Cicala: Restituire dignità storica alle vittime del treno 8017

Il presidente del Consiglio regionale della Basilicata rivolge un pensiero alle tante vite che si spezzarono nella più grande tragedia ferroviaria della storia italiana, avvenuta a Balvano nel 1944

“Nella notte tra il 2 e 3 marzo del 1944 ci fu la più grande tragedia ferroviaria della storia italiana nella quale persero la vita più di 600 persone. Un disastro per anni dimenticato quello di Balvano che, oggi, desideriamo commemorare e portare all’attenzione nazionale perché il ricordo possa restituire quella dignità storica sia alle vittime che ai familiari”. Lo afferma il presidente del Consiglio regionale della Basilicata, Carmine Cicala, soffermandosi su quella che fu, per anni, una strage con molti responsabili e nessun colpevole. 

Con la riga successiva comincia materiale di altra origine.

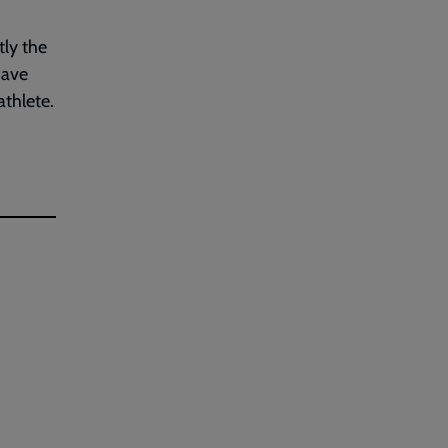
tly the
have
athlete.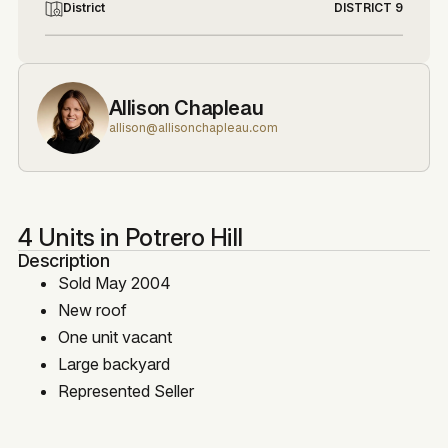
District
DISTRICT 9
Allison Chapleau
allison@allisonchapleau.com
4 Units in Potrero Hill
Description
Sold May 2004
New roof
One unit vacant
Large backyard
Represented Seller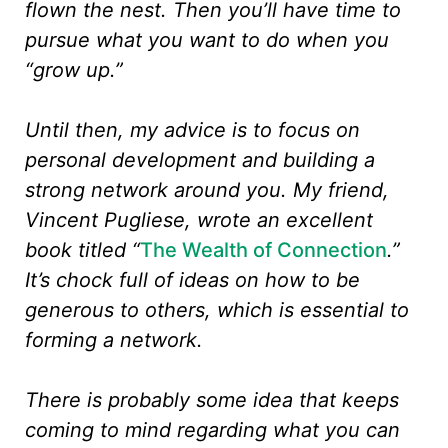
flown the nest. Then you’ll have time to
pursue what you want to do when you
“grow up.”
Until then, my advice is to focus on
personal development and building a
strong network around you. My friend,
Vincent Pugliese, wrote an excellent
book titled “
The Wealth of Connection
.”
It’s chock full of ideas on how to be
generous to others, which is essential to
forming a network.
There is probably some idea that keeps
coming to mind regarding what you can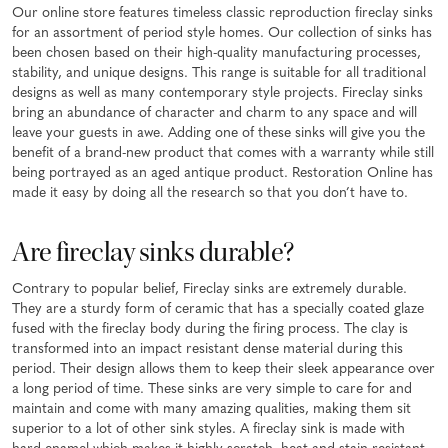
Our online store features timeless classic reproduction fireclay sinks
for an assortment of period style homes. Our collection of sinks has
been chosen based on their high-quality manufacturing processes,
stability, and unique designs. This range is suitable for all traditional
designs as well as many contemporary style projects. Fireclay sinks
bring an abundance of character and charm to any space and will
leave your guests in awe. Adding one of these sinks will give you the
benefit of a brand-new product that comes with a warranty while still
being portrayed as an aged antique product. Restoration Online has
made it easy by doing all the research so that you don’t have to.
Are fireclay sinks durable?
Contrary to popular belief, Fireclay sinks are extremely durable.
They are a sturdy form of ceramic that has a specially coated glaze
fused with the fireclay body during the firing process. The clay is
transformed into an impact resistant dense material during this
period. Their design allows them to keep their sleek appearance over
a long period of time. These sinks are very simple to care for and
maintain and come with many amazing qualities, making them sit
superior to a lot of other sink styles. A fireclay sink is made with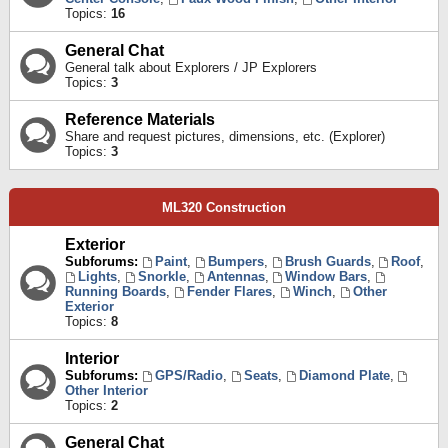
Topics:
16
General Chat
General talk about Explorers / JP Explorers
Topics:
3
Reference Materials
Share and request pictures, dimensions, etc. (Explorer)
Topics:
3
ML320 Construction
Exterior
Subforums:
Paint
,
Bumpers
,
Brush Guards
,
Roof
,
Lights
,
Snorkle
,
Antennas
,
Window Bars
,
Running Boards
,
Fender Flares
,
Winch
,
Other
Exterior
Topics:
8
Interior
Subforums:
GPS/Radio
,
Seats
,
Diamond Plate
,
Other Interior
Topics:
2
General Chat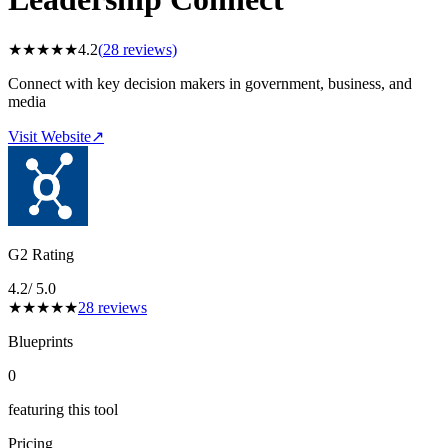
★
★
★
★
★
4.2
(
28
reviews)
Connect with key decision makers in government, business, and
media
Visit Website
↗
G2 Rating
4.2
/ 5.0
★
★
★
★
★
28
reviews
Blueprints
0
featuring this tool
Pricing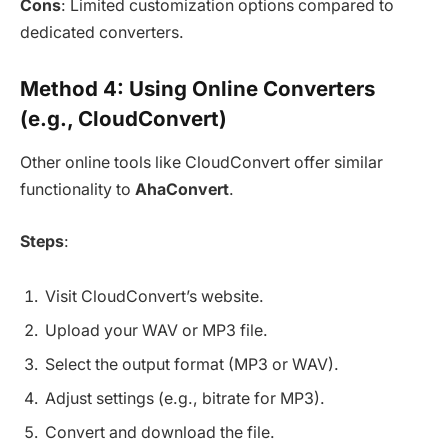
Cons
: Limited customization options compared to
dedicated converters.
Method 4: Using Online Converters
(e.g., CloudConvert)
Other online tools like CloudConvert offer similar
functionality to
AhaConvert
.
Steps
:
Visit CloudConvert’s website.
Upload your WAV or MP3 file.
Select the output format (MP3 or WAV).
Adjust settings (e.g., bitrate for MP3).
Convert and download the file.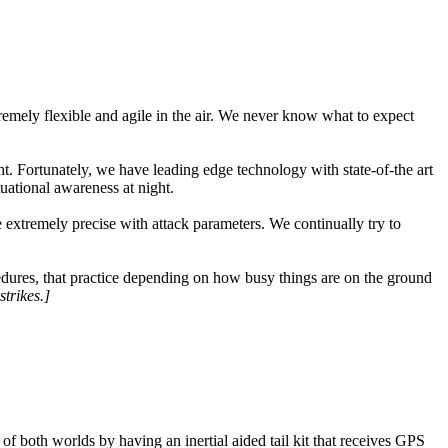
tremely flexible and agile in the air. We never know what to expect
ht. Fortunately, we have leading edge technology with state-of-the art
uational awareness at night.
 extremely precise with attack parameters. We continually try to
cedures, that practice depending on how busy things are on the ground
strikes.]
 both worlds by having an inertial aided tail kit that receives GPS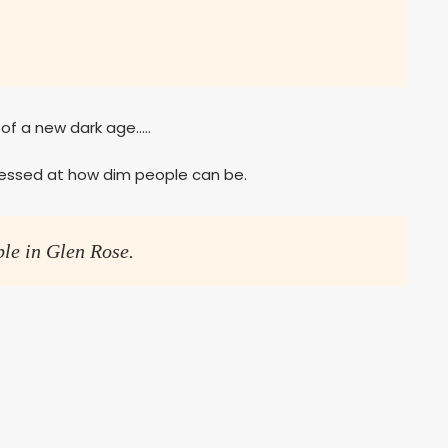
f a new dark age…..
ressed at how dim people can be.
ple in Glen Rose.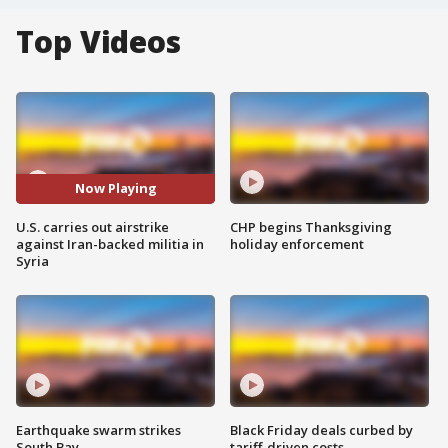
Top Videos
Now Playing
U.S. carries out airstrike
CHP begins Thanksgiving
against Iran-backed militia in
holiday enforcement
Syria
Earthquake swarm strikes
Black Friday deals curbed by
South Bay
tariff-driven costs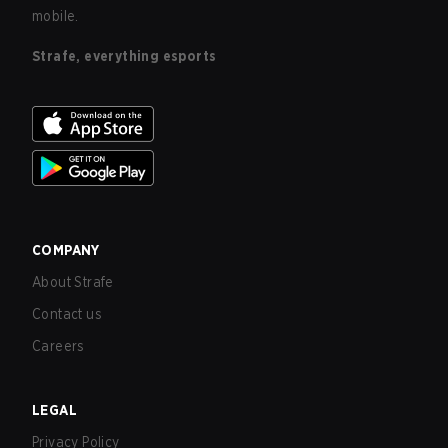
mobile.
Strafe, everything esports
COMPANY
About Strafe
Contact us
Careers
LEGAL
Privacy Policy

Un treno merci con a bordo passeggeri, quasi tutti campani, lungo il tratto lucano della linea Napoli-Potenza, rimase bloccato per ore, nel mezzo della notte, nella galleria “Delle Armi”, nei pressi della stazione di Balvano-Ricigliano, in provincia di Potenza, per una lunga serie di concause e negligenze. Le persone restarono all’interno della galleria e morirono intossicate dal monossido di carbonio rilasciato dalle locomotive. Alcuni non fecero in tempo a uscire dalla galleria e crollarono ai lati del treno, venendo poi calpestati da altri passeggeri in fuga. Altri ancora morirono nel sonno. Agli occhi dei primi soccorritori si presentò una scena da brivido, centinaia di cadaveri ovunque. I corpi dei passeggeri, uomini, donne, bambini, vennero disposti in fila lungo i marciapiedi della stazione, in attesa di un’altra destinazione.

Doveroso per il presidente Cicala “ricordare le difficoltà e gli innumerevoli sacrifici che coinvolsero le popolazioni del Sud Italia, costrette a rischiare la vita per barattare qualche stoffa e utensile in cambio di cibo. Su quello che in seguito fu denominato il ‘Treno della morte’, viaggiavano, infatti, clandestini, per la maggior parte diretti in Basilicata, forse in Puglia, che si spostavano animati dalla speranza di trovare qualcosa da mangiare. La guerra non era finita, in alcuni posti dell’Italia si combatteva ancora e il cibo scarseggiava. La borsa nera era, per molti, l’unica via percorribile”. 

“Una tragedia drammatica – sottolinea Cicala – ancor più carica di dolore perché spenta nel silenzio, uomini e donne che passarono dal sonno alla morte.  Un evento che ha fatto macerare, per anni, le tante famiglie interessate dall’incidente. A nome del Consiglio regionale della Basilicata, esprimo vicinanza e solidarietà a tutte le comunità e ai cari delle vittime colpite da questa tragedia senza precedenti”.